International legislation in the field of legal provision of social services - Legal support of social work

2.5. International legislation in the field of legal provision of social services

An important source of law in the field of social security are international norms, since international cooperation covers a wide range of healthcare, medical science and social and labor issues and occupies an important place in the overall system of international relations of the Russian Federation. At the stage of international cooperation, managers and specialists from departments of the US Department of Health and the US Department of Labor and Social Protection, federal services and agencies directly participate in the development and implementation of joint international projects and programs, as well as agreements on international cooperation.

The generally recognized international legal acts include such acts as the Universal Declaration of Human Rights, adopted by the General Assembly of the United Nations on December 10, 1948; The International Covenant on Civil and Political Rights of 16 December 1966; The International Covenant on Economic, Social and Cultural Rights of December 19, 1966 is also an example of the Convention on the Rights of the Child, which was approved by the UN General Assembly on November 20, 1989.

According to the Universal Declaration of Human Rights, the ideal of the human person can be realized only if conditions are created in which everyone can enjoy his economic, social and cultural rights. Member States of the United Nations are obliged to promote universal respect for and observance of human rights and freedoms, and each individual, having responsibilities with respect to other people and the collective to which he belongs, must seek the promotion and observance of rights recognized by the world community.

International acts that directly affect the interests of social development are:

o Declaration of Social Progress and Development of 1969,

o Copenhagen Declaration on Social Development, 1995,

o European Social Charter 2000. Other international acts are:

o The Tallinn Guidelines for Human Development Activities in Relation to Persons with Disabilities, 1989;

o The Principles for the Protection of Mentally Ill Persons and the Improvement of Mental Health Care, adopted by the UN General Assembly in 1991;

o The Standard Rules for the Equalization of Opportunities for Persons with Disabilities, adopted by the General Assembly of the United Nations in 1993;

o Salamanca Declaration on Principles, Policies and Practical Activities in the Education of Persons with Special Needs, 1994;

o The Madrid Declaration of 2007, adopted by the meeting of the group of experts entitled "The participation of civil society in the implementation of the Convention on the Rights of Persons with Disabilities - it should give results."

The last international legal act signed and ratified by Russia is the Convention on the Rights of Persons with Disabilities, adopted by the UN General Assembly on December 13, 2006 (signed on behalf of the Russian Federation in New York on September 24, 2008, ratified by the Federal Law of May 3 2012. "On the ratification of the Convention on the Rights of Persons with Disabilities").

Let's consider some international acts in more detail.

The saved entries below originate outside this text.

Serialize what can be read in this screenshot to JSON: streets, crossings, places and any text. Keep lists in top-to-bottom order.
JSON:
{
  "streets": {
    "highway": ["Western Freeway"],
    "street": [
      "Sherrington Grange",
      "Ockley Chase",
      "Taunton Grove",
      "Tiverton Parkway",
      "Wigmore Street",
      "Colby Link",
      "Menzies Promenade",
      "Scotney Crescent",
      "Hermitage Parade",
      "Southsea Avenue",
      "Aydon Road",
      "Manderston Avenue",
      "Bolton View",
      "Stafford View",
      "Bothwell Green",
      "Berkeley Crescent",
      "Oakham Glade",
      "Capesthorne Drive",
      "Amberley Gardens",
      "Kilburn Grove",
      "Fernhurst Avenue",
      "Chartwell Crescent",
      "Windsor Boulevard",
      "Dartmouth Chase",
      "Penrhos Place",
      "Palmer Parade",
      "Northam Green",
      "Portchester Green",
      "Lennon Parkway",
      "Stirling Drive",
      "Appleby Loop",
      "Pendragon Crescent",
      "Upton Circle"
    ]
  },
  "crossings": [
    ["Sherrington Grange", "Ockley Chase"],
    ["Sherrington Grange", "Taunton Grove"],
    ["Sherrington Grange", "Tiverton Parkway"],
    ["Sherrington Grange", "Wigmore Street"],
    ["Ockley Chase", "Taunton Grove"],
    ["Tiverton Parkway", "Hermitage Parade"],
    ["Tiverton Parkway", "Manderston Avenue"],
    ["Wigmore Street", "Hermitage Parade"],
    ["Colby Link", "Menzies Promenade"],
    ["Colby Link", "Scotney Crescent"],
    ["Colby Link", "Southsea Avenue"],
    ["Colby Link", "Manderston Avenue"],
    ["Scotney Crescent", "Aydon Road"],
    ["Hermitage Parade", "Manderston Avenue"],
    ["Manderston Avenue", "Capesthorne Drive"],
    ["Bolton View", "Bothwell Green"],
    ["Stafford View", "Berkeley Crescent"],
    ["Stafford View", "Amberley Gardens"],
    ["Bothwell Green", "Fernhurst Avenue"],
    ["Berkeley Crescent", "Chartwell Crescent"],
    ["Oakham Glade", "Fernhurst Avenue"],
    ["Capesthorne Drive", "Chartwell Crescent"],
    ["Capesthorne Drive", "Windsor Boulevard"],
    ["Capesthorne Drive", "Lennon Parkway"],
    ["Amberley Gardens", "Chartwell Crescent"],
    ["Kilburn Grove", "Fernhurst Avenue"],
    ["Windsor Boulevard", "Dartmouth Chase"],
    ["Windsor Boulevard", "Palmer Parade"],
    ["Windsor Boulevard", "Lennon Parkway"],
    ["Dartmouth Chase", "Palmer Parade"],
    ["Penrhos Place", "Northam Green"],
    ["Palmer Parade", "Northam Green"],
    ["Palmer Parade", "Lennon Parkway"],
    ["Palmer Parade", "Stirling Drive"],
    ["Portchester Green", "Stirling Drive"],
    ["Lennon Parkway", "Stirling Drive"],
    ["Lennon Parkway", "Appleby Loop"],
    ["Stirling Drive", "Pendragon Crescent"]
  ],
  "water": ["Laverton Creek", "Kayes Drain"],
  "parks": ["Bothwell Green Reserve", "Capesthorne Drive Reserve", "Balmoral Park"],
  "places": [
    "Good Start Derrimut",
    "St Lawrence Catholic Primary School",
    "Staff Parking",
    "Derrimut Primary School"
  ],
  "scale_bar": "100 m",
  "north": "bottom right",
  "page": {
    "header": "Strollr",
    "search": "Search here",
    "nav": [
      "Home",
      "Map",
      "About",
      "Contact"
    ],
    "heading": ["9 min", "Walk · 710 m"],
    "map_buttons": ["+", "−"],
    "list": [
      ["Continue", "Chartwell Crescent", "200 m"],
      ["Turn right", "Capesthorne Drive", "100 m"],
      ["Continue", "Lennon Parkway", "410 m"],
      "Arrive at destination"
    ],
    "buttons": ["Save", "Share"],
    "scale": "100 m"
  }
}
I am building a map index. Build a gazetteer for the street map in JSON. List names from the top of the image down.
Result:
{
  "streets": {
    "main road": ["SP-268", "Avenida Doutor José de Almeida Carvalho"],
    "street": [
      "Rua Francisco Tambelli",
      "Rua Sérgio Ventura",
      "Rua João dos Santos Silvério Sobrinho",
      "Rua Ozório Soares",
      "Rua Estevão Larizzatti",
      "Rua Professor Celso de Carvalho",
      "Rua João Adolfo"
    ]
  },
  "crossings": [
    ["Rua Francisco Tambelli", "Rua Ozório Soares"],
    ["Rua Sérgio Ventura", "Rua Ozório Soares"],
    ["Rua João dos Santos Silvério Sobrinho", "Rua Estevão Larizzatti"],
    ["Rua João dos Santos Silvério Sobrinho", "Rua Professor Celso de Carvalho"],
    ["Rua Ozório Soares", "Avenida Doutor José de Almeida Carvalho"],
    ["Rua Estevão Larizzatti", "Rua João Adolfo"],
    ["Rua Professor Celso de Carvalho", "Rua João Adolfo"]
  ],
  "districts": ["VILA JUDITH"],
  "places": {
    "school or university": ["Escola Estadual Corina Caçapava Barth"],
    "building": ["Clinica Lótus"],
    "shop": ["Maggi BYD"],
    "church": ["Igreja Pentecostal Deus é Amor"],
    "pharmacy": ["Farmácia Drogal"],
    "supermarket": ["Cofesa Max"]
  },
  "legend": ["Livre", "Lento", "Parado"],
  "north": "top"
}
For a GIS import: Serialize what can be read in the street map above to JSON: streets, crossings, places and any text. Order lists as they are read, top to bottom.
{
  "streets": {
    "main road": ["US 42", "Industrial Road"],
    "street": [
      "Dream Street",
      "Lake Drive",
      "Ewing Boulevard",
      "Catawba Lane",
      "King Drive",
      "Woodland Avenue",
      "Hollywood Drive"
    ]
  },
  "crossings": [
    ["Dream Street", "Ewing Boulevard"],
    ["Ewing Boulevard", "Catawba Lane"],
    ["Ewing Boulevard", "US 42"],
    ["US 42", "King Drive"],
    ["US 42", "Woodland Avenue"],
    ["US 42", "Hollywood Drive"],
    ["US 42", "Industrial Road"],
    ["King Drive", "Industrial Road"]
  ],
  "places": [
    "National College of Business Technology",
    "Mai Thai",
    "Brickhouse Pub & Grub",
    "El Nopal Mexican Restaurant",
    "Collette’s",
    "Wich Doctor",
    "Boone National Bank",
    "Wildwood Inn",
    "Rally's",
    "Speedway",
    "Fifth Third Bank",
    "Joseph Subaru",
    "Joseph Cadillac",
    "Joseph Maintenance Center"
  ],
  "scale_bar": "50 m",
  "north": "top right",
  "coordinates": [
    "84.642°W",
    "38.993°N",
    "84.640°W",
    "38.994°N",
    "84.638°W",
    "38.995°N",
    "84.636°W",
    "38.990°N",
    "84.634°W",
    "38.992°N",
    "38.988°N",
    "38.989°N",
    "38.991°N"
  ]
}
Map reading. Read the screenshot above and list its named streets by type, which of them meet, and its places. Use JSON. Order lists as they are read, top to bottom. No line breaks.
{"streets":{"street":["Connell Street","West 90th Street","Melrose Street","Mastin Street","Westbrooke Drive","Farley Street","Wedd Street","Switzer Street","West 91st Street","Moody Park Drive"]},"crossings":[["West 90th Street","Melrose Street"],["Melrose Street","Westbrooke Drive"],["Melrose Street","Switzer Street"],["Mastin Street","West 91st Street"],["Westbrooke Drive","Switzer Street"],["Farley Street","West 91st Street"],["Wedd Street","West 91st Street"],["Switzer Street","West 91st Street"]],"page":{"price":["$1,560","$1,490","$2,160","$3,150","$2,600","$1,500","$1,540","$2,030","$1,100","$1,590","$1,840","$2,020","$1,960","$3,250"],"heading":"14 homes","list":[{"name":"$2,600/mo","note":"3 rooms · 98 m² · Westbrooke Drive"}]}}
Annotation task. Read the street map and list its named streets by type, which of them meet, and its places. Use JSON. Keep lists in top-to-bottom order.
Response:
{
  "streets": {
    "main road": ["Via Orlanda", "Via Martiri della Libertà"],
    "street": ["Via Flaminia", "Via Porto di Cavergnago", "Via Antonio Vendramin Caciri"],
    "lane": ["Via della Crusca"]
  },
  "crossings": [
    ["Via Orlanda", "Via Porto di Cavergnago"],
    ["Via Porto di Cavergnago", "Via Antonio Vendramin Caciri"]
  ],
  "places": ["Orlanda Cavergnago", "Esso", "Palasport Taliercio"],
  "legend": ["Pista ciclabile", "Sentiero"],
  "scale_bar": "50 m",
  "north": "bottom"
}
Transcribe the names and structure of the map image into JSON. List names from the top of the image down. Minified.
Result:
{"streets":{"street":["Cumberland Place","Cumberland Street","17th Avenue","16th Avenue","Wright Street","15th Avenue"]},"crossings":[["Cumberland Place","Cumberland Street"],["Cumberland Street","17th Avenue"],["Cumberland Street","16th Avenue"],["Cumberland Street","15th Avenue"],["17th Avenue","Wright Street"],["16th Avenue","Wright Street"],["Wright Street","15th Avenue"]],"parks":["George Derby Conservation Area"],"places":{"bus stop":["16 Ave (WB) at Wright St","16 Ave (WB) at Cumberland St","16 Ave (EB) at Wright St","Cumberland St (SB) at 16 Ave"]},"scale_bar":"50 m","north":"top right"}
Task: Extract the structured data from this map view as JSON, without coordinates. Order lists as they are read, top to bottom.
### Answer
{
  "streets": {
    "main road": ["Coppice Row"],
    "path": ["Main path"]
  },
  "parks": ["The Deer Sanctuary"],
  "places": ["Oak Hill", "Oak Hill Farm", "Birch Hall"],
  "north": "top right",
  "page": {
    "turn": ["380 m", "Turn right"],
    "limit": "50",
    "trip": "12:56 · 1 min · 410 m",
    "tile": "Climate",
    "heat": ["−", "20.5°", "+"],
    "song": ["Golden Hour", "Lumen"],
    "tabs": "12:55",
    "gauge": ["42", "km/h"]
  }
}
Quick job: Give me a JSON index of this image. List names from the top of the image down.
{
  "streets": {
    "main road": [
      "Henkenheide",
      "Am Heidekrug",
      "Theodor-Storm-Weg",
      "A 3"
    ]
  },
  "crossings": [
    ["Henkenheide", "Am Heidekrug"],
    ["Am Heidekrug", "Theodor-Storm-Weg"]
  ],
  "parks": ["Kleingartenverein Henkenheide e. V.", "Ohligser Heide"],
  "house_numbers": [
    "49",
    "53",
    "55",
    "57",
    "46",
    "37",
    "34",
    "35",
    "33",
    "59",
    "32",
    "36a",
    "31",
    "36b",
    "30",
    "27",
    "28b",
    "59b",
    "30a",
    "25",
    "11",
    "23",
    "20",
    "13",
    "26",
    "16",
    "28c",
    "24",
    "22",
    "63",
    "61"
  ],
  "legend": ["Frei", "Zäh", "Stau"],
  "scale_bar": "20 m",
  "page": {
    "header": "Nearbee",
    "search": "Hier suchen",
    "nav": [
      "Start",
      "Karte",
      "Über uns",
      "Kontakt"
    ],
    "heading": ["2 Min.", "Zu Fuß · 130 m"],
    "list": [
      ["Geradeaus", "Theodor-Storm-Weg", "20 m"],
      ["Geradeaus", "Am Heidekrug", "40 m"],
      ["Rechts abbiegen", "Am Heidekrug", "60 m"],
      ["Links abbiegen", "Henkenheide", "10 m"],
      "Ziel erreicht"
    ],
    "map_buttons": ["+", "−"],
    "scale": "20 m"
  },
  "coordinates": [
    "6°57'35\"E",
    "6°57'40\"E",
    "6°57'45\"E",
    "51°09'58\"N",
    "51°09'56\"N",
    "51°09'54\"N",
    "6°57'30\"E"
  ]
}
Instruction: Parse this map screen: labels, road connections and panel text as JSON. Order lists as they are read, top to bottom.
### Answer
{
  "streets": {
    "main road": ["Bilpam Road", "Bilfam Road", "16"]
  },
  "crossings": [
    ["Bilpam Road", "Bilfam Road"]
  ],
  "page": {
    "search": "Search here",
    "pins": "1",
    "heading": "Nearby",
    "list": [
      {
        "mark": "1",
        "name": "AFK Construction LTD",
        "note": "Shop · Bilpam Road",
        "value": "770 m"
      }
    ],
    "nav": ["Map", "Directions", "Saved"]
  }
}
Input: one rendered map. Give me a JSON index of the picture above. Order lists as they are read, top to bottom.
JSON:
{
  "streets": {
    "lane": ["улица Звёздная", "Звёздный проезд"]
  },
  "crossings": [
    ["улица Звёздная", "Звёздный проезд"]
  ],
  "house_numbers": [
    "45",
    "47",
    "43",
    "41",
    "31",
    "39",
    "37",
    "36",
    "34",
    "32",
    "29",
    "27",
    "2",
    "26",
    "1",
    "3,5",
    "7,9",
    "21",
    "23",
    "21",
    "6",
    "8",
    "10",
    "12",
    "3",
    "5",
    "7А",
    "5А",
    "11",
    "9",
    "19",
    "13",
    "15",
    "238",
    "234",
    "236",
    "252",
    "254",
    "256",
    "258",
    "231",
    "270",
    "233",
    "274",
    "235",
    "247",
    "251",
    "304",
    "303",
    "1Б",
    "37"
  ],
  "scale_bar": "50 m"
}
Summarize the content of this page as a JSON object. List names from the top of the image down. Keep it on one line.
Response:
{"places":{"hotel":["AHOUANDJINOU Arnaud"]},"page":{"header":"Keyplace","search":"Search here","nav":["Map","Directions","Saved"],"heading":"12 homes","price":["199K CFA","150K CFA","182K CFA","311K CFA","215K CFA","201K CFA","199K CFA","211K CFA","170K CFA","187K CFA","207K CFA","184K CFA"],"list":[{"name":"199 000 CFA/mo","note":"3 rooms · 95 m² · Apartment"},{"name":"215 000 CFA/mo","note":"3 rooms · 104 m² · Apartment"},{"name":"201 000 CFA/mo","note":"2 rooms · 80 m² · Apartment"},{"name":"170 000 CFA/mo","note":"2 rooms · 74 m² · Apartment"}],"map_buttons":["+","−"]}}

Declaration of social progress and development (proclaimed by resolution 2542 (XXIV) of the UN General Assembly on December 11, 1969). According to its provisions, all peoples and all people, regardless of race, color, sex, language, religion, nationality, ethnic origin, family or social status or political or other opinion, have the right to live in dignity and in freedom and enjoy the fruits social progress and should, for their part, contribute to it. According to Art. 2 Declarations "social progress and development are based on respect for the dignity and worth of the human person and ensure the development of human rights and social justice, which requires:

o the immediate and final elimination of all forms of inequality, exploitation of peoples and individuals, colonialism, racism, including Nazism and apartheid, and all other policies and ideologies that are contrary to the purposes and principles of the United Nations;

o recognition and effective implementation of civil and political rights, as well as economic, social and cultural rights without any discrimination. "

The main conditions for social progress and development are:

o national independence based on the right of peoples to self-determination;

o the principle of non-interference in the internal affairs of states;

o respect for the sovereignty and territorial integrity of states;

o the inalienable sovereignty of each state over its natural wealth and resources;

o the right and responsibility of each state to freely determine its goals for social development, establish its order of priority and determine, in accordance with the principles of the UN Charter, the means and methods of their accomplishment without any outside interference;

o peaceful coexistence, friendly relations and cooperation of states, regardless of the differences between their social, economic and political systems.

Each government plays a primary role and is responsible for the social progress and welfare of its people, planning social development measures as part of comprehensive development plans, uniting or encouraging and coordinating all national efforts to achieve this goal and to implement the necessary changes in the social structure. The planning of social development measures takes due account of the diversity in the needs of developing and developed areas, urban and rural areas of each country.

Copenhagen Declaration on Social Development (adopted by the World Summit for Social Development, Copenhagen, 6-12 March 1995). The Declaration proclaims that social development and social justice are necessary to ensure and maintain peace and security within and between countries. Social development and social justice can not be achieved in the absence of peace and security, as well as respect for all human rights and fundamental freedoms. Social development is essential to meeting the needs and aspirations of people around the world and to fulfill the responsibilities of governments and all sectors of civil society. The states that have ratified the Declaration confirm that in the economic and social sense the most productive are those policies and those investments that allow people to realize their potential, resources and opportunities to the maximum extent.